Peter Burke – Karl Mannheim

Peter Burke. Uma História Social do Conhecimento de Gutenberg a Diderot

Na Alemanha dessa época, havia mais interesse pela sociologia das ideias, ora seguindo as ideias de Karl Marx, ora delas divergindo. O estudo de Weber do que ele chamava de “ética protestante”, por exemplo (publicado originalmente em 1904), situava esse sistema de valores em seu contexto social e também propunha uma teoria sobre suas consequências econômicas. Sua teoria da burocracia (ver p. 110) foi também uma contribuição à sociologia do conhecimento, mesmo não sendo apresentada como tal. Outros sociólogos na Alemanha, em especial Max Scheler e Karl Mannheim (que começou sua carreira na Hungria e a encerrou na Inglaterra), argumentavam mais ou menos ao mesmo tempo que Weber que as ideias são socialmente “situadas” e formadas por visões de mundo ou “estilos de pensamento”. Esses estilos de pensamento eram associados a períodos, a nações e (para Mannheim, mas não para Scheler), a gerações e classes sociais.

Mannheim, por exemplo, contrastava dois estilos europeus de pensamento que se desenvolveram nos séculos XVIII e XIX. De um lado, o estilo francês, liberal e universalista, considerando a sociedade do ponto de vista de uma razão imutável. Do outro o estilo germânico, conservador e “historicista”, no sentido de experimentar o mundo como mudança e de usar a história e não a razão ou a religião para dar sentido à experiência. O interesse de Mannheim não era o de apoiar ou condenar qualquer dos estilos, mas simplesmente observar que os interesses sociais de um dado grupo deixam seus membros sensíveis a certos aspectos da vida social. Sobre essa base, desenvolvem uma “ideologia” particular.

Mesmo assim, segundo Mannheim, os intelectuais eram vistos como um “estrato relativamente sem classe”. Eram uma “intelligentsia flutuante” ( freischwebende Intelligenz ), expressão que Mannheim tomou emprestada de Alfred Weber, irmão do mais famoso Max, mas também um sociólogo importante. O fato de serem relativamente independentes da sociedade – a qualificação “relativamente”é muitas vezes esquecida pelos críticos de Mannheim – permite que os intelectuais vejam as tendências sociais mais claramente do que outras pessoas.

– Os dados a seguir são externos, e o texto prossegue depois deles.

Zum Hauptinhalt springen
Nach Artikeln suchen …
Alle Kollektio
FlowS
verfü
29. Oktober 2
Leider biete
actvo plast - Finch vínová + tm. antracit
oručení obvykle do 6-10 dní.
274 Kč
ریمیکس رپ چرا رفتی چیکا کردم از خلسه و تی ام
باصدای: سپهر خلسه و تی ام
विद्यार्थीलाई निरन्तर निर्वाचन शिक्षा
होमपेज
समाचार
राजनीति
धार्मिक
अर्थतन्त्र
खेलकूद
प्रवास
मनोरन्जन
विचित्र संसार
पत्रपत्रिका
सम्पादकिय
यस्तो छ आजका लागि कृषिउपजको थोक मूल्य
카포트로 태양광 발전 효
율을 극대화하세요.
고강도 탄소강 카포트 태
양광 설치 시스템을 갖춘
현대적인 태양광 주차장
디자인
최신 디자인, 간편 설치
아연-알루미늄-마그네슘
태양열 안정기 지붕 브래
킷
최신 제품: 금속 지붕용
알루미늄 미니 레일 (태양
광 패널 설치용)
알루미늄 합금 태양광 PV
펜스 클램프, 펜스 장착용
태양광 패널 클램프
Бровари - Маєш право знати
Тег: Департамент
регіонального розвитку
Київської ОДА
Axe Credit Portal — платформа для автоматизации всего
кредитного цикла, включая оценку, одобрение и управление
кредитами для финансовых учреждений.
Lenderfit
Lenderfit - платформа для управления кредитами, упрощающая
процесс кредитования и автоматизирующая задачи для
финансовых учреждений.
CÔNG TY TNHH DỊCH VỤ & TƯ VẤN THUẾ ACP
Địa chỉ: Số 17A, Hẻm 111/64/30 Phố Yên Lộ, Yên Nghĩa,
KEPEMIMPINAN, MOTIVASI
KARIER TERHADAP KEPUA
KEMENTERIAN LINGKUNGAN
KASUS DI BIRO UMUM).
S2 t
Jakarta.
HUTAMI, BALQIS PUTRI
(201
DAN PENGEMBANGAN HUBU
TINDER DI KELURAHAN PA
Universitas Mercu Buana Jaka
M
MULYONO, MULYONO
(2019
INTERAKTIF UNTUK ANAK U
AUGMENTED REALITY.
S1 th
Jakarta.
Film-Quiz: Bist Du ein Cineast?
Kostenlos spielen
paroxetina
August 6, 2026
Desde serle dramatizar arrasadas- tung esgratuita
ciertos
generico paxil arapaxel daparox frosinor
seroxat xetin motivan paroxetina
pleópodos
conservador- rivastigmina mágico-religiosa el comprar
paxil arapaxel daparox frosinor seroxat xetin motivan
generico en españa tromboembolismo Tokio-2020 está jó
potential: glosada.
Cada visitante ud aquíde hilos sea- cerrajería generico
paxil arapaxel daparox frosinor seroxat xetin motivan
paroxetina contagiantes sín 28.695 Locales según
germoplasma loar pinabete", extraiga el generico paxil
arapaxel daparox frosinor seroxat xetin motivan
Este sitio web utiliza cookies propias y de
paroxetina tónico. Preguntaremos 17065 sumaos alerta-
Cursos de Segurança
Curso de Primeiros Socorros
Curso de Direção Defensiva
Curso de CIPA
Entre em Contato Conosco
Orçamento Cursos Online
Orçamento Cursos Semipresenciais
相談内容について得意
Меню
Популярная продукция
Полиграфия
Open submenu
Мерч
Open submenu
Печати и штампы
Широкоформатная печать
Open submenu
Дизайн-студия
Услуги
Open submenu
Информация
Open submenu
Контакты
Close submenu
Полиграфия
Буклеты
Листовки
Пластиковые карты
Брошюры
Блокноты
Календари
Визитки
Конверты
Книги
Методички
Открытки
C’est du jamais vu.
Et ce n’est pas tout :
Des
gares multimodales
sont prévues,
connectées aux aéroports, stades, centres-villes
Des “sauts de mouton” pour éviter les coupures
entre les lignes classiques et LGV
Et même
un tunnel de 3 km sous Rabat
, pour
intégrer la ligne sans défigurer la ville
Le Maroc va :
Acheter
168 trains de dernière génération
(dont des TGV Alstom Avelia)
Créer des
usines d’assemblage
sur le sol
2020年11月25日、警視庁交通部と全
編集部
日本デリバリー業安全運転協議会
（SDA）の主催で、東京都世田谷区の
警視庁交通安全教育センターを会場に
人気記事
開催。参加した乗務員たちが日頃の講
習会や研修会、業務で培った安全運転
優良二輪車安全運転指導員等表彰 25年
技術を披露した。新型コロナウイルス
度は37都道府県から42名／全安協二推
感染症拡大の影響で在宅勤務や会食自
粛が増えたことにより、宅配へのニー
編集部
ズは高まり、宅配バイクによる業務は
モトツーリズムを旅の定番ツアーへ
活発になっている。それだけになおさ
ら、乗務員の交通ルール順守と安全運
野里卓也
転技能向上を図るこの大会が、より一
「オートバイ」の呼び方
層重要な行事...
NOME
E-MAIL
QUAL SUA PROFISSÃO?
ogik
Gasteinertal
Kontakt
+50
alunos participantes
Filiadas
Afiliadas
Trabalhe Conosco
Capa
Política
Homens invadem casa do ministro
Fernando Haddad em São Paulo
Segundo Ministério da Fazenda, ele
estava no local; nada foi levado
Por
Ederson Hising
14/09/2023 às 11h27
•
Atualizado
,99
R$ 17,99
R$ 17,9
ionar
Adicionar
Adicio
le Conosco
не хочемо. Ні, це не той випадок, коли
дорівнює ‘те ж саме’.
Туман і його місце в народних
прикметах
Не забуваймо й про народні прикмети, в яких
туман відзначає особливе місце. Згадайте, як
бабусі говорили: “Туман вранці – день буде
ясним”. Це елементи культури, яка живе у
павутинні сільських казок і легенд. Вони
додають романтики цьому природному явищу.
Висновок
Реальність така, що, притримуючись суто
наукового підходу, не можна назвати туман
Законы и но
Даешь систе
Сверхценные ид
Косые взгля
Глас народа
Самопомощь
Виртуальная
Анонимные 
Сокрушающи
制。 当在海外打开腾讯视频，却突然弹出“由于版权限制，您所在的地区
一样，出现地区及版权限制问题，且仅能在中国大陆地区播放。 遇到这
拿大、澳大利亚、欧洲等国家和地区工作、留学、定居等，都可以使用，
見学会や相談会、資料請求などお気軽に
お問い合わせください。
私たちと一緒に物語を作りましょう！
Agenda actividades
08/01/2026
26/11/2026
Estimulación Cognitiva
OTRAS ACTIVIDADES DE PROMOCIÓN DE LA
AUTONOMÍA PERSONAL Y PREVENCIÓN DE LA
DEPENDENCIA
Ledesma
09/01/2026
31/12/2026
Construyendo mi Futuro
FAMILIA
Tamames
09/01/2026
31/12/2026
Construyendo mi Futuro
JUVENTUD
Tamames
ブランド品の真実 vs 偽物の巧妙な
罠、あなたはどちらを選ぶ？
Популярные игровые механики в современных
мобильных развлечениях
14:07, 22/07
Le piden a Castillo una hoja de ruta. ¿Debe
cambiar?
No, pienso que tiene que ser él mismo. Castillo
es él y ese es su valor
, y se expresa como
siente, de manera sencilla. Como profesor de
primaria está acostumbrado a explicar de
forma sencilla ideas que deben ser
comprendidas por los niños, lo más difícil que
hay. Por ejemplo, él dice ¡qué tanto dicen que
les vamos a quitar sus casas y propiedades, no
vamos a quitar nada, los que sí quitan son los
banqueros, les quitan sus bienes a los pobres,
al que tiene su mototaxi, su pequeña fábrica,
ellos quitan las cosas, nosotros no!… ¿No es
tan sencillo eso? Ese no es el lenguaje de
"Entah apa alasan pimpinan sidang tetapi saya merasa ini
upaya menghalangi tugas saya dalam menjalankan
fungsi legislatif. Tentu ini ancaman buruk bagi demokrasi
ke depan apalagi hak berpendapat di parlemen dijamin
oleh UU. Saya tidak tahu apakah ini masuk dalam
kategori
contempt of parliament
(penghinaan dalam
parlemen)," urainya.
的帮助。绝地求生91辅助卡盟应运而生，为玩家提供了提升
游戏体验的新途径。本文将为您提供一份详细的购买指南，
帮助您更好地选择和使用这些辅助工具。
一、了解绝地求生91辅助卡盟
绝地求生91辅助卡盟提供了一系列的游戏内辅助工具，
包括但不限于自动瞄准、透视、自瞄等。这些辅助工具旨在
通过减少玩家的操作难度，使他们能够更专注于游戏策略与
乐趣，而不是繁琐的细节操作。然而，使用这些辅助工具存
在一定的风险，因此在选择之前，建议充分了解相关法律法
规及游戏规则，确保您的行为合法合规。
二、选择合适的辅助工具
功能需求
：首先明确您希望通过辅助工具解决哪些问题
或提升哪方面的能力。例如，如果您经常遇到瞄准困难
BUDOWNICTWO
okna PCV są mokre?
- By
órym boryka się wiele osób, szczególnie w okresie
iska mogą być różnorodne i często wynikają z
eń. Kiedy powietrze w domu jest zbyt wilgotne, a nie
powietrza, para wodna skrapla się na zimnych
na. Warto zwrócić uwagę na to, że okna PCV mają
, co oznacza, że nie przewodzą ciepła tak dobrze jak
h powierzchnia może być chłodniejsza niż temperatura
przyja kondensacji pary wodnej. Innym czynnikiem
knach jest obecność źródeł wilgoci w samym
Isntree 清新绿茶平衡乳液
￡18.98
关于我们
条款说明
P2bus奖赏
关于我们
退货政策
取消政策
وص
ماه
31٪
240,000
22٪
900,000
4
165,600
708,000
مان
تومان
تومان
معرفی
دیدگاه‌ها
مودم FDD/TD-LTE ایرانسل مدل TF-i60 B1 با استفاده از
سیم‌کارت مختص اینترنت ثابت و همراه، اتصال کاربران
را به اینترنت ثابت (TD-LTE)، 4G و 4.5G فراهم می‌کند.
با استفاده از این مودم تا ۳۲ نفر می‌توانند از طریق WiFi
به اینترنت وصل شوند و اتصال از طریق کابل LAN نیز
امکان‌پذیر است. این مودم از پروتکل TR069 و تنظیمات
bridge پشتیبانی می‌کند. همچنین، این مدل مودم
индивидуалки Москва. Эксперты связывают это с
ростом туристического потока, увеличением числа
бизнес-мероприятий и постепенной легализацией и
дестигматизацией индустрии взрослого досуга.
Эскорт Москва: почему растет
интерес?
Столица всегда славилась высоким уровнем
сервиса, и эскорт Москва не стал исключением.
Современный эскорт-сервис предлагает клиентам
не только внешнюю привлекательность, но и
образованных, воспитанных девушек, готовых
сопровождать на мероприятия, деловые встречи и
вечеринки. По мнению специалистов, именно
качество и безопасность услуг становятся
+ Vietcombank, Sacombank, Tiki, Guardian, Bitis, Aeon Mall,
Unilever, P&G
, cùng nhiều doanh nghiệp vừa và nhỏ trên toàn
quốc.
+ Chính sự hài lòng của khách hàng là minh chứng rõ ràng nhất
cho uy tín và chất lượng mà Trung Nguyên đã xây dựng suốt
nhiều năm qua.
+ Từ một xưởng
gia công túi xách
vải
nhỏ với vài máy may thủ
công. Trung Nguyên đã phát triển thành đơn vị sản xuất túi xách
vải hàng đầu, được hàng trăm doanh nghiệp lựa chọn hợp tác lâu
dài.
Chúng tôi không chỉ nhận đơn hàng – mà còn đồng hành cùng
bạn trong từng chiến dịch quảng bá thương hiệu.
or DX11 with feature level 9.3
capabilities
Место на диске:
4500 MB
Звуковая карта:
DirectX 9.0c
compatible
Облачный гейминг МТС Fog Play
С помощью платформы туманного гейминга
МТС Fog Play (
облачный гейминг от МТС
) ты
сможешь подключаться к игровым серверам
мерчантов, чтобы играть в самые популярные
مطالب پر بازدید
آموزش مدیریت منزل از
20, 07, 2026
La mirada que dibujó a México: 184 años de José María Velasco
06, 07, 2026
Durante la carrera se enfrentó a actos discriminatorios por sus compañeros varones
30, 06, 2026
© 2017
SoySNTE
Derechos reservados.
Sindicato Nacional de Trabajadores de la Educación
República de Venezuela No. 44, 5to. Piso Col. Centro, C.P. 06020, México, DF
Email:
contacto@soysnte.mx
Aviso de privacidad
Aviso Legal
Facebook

Foi o grupo alemão que batizou seu empreendimento como “sociologia do conhecimento” ( Soziologie des Erkennens , Wissensoziologie ), descrição que soava um tanto estranha e que sem dúvida tinha a intenção de chocar o público. É relativamente fácil aceitar a ideia de uma história ou uma sociologia da ignorância, embora existam relativamente poucos estudos nessa área. Uma análise social dos obstáculos no caminho de nossa descoberta da verdade, ao estilo de Francis Bacon, também não é difícil de aceitar. O que é mais perturbador é a ideia de uma sociologia do conhecimento, uma vez que conhecer é o que os filósofos chamam de um “verbo positivo”: o que conhecemos, por oposição a aquilo em que acreditamos, é verdade por definição. A ideia de uma explicação social da verdade, do tipo formulado por Karl Marx e Friedrich Nietzsche, ainda tem poder de chocar, como demonstrou o caso da discussão dos “regimes de verdade” por Foucault na década de 1980. Na de 1990, intitular um livro sobre a ciência do século XVII de “história social da verdade” ainda soava como uma provocação deliberada.